A couple years of declining sales growth were enough to wake Walmart up to the immediate threat of its online rival. After a stint of sales declines, Walmart made a blockbuster e-commerce acquisition of Jet.com. Jet eventually faded away under Walmart, but its founder, Marc Lore, took over Walmart e-commerce operations.
Under Lore, who announced his retirement from the company this year, e-commerce growth expanded regularly by double digits and accelerated even more during the pandemic. Edge by Ascential estimates Walmart to keep up a strong pace of e-commerce growth, at an estimated nearly 15% a year to reach $87.5 billion in 2025. Which is a lot, to be sure, but not enough to stave Amazon's ascendancy, should the firm's estimates hold true.

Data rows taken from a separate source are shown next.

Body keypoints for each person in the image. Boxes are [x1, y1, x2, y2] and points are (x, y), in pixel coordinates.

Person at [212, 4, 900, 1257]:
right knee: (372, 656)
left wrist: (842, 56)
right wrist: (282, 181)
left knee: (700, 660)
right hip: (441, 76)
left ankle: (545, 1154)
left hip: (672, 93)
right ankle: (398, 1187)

The pandemic made Amazon as relevant a player as ever. Edge by Ascential estimates that e-commerce sales across the U.S. grew by 30% last year as many consumers avoided shopping in stores. For the same year, Amazon posted North American sales growth of 38.4%, reaching $236.3 billion.

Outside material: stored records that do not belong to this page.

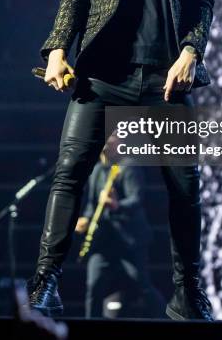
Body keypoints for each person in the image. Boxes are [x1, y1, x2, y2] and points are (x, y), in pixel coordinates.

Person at [27, 0, 215, 321]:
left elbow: (202, 3)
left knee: (185, 185)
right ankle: (45, 285)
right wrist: (57, 50)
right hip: (103, 77)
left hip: (165, 80)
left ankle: (187, 292)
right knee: (69, 175)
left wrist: (191, 51)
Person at [75, 136, 166, 318]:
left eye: (112, 138)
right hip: (104, 241)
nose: (108, 143)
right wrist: (84, 218)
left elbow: (136, 199)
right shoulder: (98, 171)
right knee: (94, 285)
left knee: (142, 284)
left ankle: (166, 318)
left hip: (129, 240)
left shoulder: (128, 166)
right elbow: (93, 204)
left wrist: (117, 205)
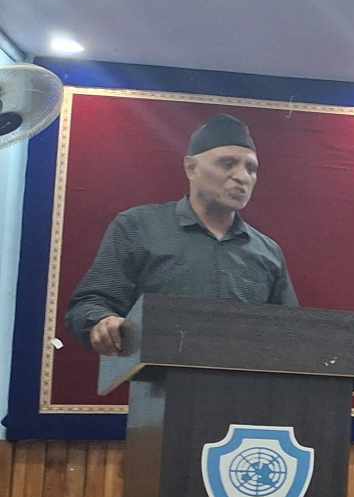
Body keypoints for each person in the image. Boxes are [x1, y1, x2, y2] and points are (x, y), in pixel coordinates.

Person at [65, 113, 297, 354]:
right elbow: (91, 303)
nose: (242, 177)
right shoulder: (138, 227)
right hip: (158, 375)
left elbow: (293, 333)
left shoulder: (267, 252)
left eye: (251, 168)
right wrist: (104, 321)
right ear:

The majority of those sales weren't executed by Amazon but rather the company's massive base of independent retailers and brands that sell through Amazon's Marketplace platform. Edge by Ascential estimates that third-party sellers will account for 66% of Amazon's gross merchandise value by 2025, up from 60% in 2020.
The sheer size of Amazon's marketplace has made it a relevant force to nearly every brand, even those that opt not to sell on it. Amazon's platform has also given rise to a smorgasbord of independent brands that have grown up on Amazon, and which some well-financed acquirers see as major players in the future of the consumer products landscape.
"As Amazon grows to become the largest retailer in the US, brands must understand they cannot win through mass personalization when faced with the huge spending power of large marketplaces like this," Deren Baker, CEO of Edge by Ascential, said in the release. "They should therefore ensure they have the correct strategies in place to use marketplaces, like Amazon, to reach the right consumers and meet their needs."
To be sure, Walmart would still be huge even if Edge by Essential's scenario holds. The retailer has an advantage in its massive store base — where it is still much larger than Amazon and has been handily out-competing the e-commerce native. (In Q1 of this year, Amazon's physical store sales were down 16%.)
Even amid the pandemic and surge in digital shopping, Walmart was able to lean on its stores as fulfillment centers. It is also looking to add more services to those stores, including health and financial, that could keep those physical spaces as relevant as ever.